PPC and Content NetworksFor a long time, the Google™ content network had some serious issues that left many merchants frustrated, either due to a lack of knowledge, lack of quality within the system itself, or a little of both.

The good news is the Google content network has come a long way and can actually be a good pay-per-click (PPC) strategy to gain additional exposure, traffic, and conversions.

Below are some guidelines to consider when setting up quality content network targeting:

  • The content network is driven by theme, not individual keywords. Think of it this way; with search, you target individual keywords you believe your customer will enter into a search engine. The content network identifies potential customers, based on the page they’re viewing. They aren’t necessarily shopping; they are likely on informational or similar sites browsing for information.

    For example, I am a Denver Broncos fan, as is one of my friends. One day, she and I were corresponding via gmail (a Google product) about a game, and all of a sudden, all types of Broncos merchandise and ticket ads appeared on the side of my page. The system had scanned the theme of my message, compared it with the themes of keywords certain advertisers were targeting for the content network, and displayed relevant ads accordingly. Although I wasn’t shopping at that moment, I may have been persuaded to, since I like Broncos merchandise.

  • When you create a new campaign within Google AdWords, the content setting will be turned on, so I recommend manually turning off the content setting for search campaigns, and likewise, for content campaigns, keep the content setting on, and turn off the search setting.
  • Separate “content” campaigns (don’t combine them with regular search campaigns) so you can more easily track performance. Google has done a good job of providing more segregated reporting for content vs. search, but we still recommend utilizing separate content campaigns with search turned off.
  • Enter separate content bids; otherwise, your bid will default to that of the ad group, and that bid will not be appropriate for the content network. Set content bids a bit higher.
  • Set low budgets. You can always adjust after you see how things run.
  • Use only broad keywords. Since content is driven by keyword themes and not individual keywords, match types are irrelevant.
  • Be flexible. You can use target keywords that you would never include in a search campaign. For example, if you sell jewelry, you wouldn’t want to bid on the keyword “rings” for search, because the term is far too competitive and unqualified. But, with a content network campaign, you can use general terms together to create a relevant theme. For example, you can create an ad group within a content campaign that targets keywords such as rings, manicures, bracelets, etc., because all terms can apply to someone who is interested in purchasing jewelry for the hand.

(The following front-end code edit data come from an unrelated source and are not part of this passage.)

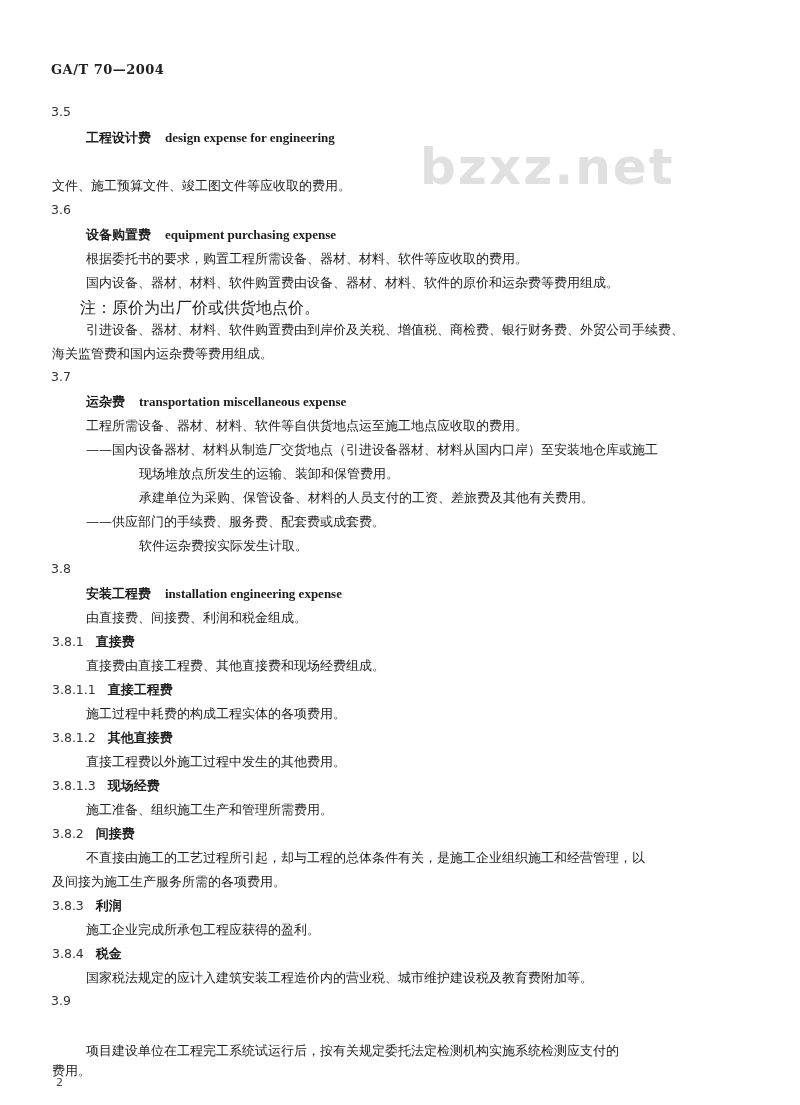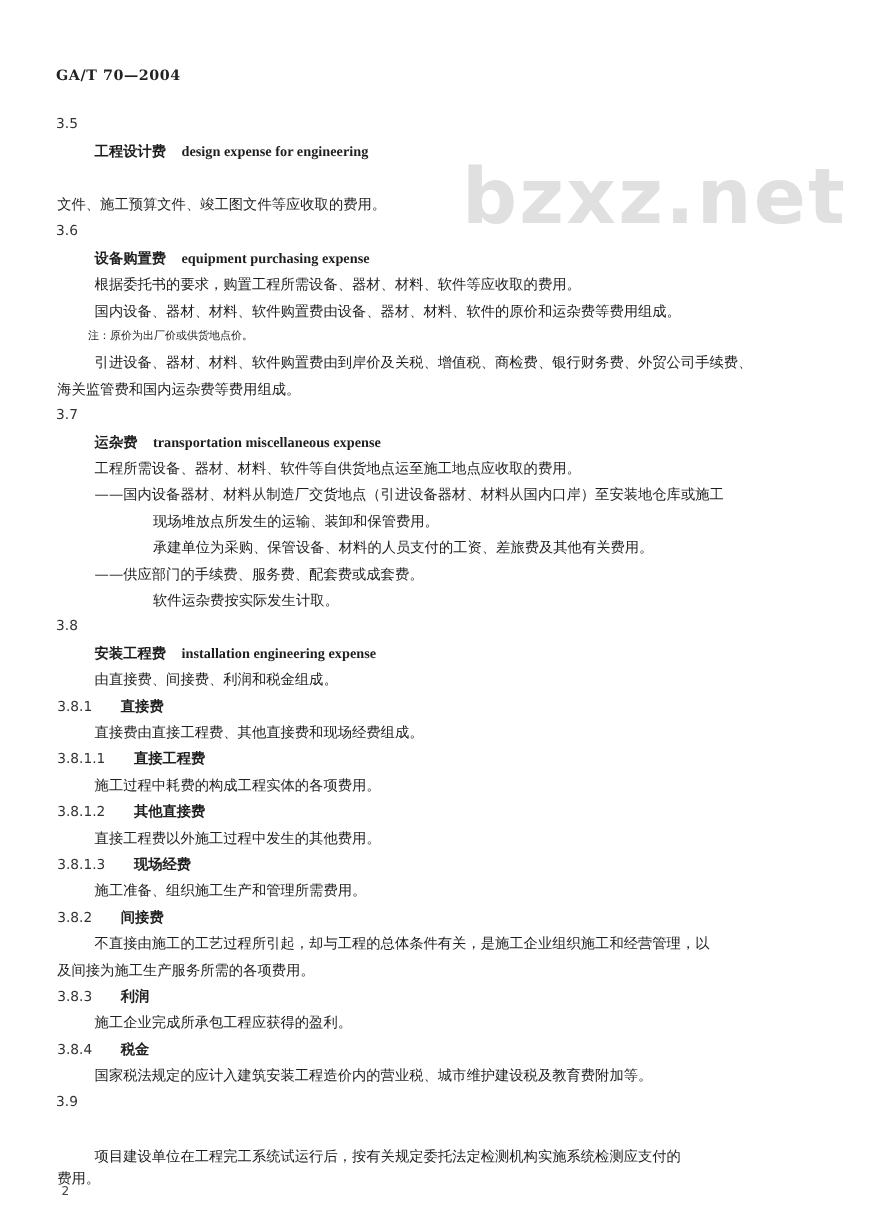--- a/index.html
+++ b/index.html
@@ -11,25 +11,25 @@
   .header { position: absolute; left: 51px; top: 62px; font-size: 13px; font-weight: bold; letter-spacing: 0.5px; color: #222; }
   .line { position: absolute; white-space: nowrap; font-size: 13px; color: #1e1e1e; text-align: right; }
   .num { left: 51px; font-family: "DejaVu Sans", sans-serif; font-size: 12.5px; color: #333; }
   .ind1 { left: 86px; }
   .ind0 { left: 52px; }
   .ind-dash { left: 86px; }
   .ind2 { left: 114px; margin-left: 25px; }
   .term { font-weight: bold; }
   .term .en { font-family: "Liberation Serif", serif; font-weight: bold; margin-left: 14px; font-size: 13px; }
   .subhead .n { font-family: "DejaVu Sans", sans-serif; color:#333; font-size: 12.5px; }
-  .subhead .t { font-weight: bold; margin-left: 26px; }
-  .note { left: 80px; font-size: 10px; }
+  .subhead .t { font-weight: bold; margin-left: 12px; }
+  .note { left: 80px; font-size: 16px; }
   .watermark {
     position: absolute; left: 420px; top: 138px; font-family: "DejaVu Sans", sans-serif; font-weight: bold;
-    font-size: 70px; color: #c8c8c8; opacity: 0.55; letter-spacing: 2px; pointer-events: none;
+    font-size: 50px; color: #c8c8c8; opacity: 0.55; letter-spacing: 2px; pointer-events: none;
   }
   .pagenum { position: absolute; left: 56px; top: 1076px; font-size: 11px; color: #444; font-family: "DejaVu Sans", sans-serif; }
 </style>
 </head>
 <body>
 
 <div class="page">
 
   <div class="header">GA/T 70—2004</div>
   <div class="watermark">bzxz.net</div>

You wouldn’t use a term such as “manicures” in a search campaign for jewelry, but, with content, manicure fits the theme of someone who may be interested in rings and bracelets, so it is a creative way to develop a theme geared towards the characteristics of your target market.
  • Use less than 50 keywords per ad group. The system is scanning your group of keywords for a common theme, so it can place your ads accordingly. Too many keywords mean too many themes.
  • Don’t use dynamic keyword insertion ads. Since dynamic keyword insertion ads insert the searched term to a designated place within the ad, and content is not driven by search, dynamic keyword insertion ads are irrelevant.
  • Exclude placements that aren’t of value to you. This can be done within your AdWords account via Campaigns>Settings>Networks>Automatic Placements>Show Details. You can then see where your ads are appearing, and exclude any that aren’t desirable. You can also use the Site and Category Exclusion tool.
  • Unless you have a lot of data to support otherwise, exclude mobile devices from your targeting. To do this, go to Campaigns>Settings>Networks>Devices and Extensions>Devices>Let Me Choose. Then, deselect “iPhones and other mobile devices with full Internet browsers.”

It may take some practice, so start out slowly, but if you’re ready to take your PPC efforts to a new and lucrative level, try the Google content network.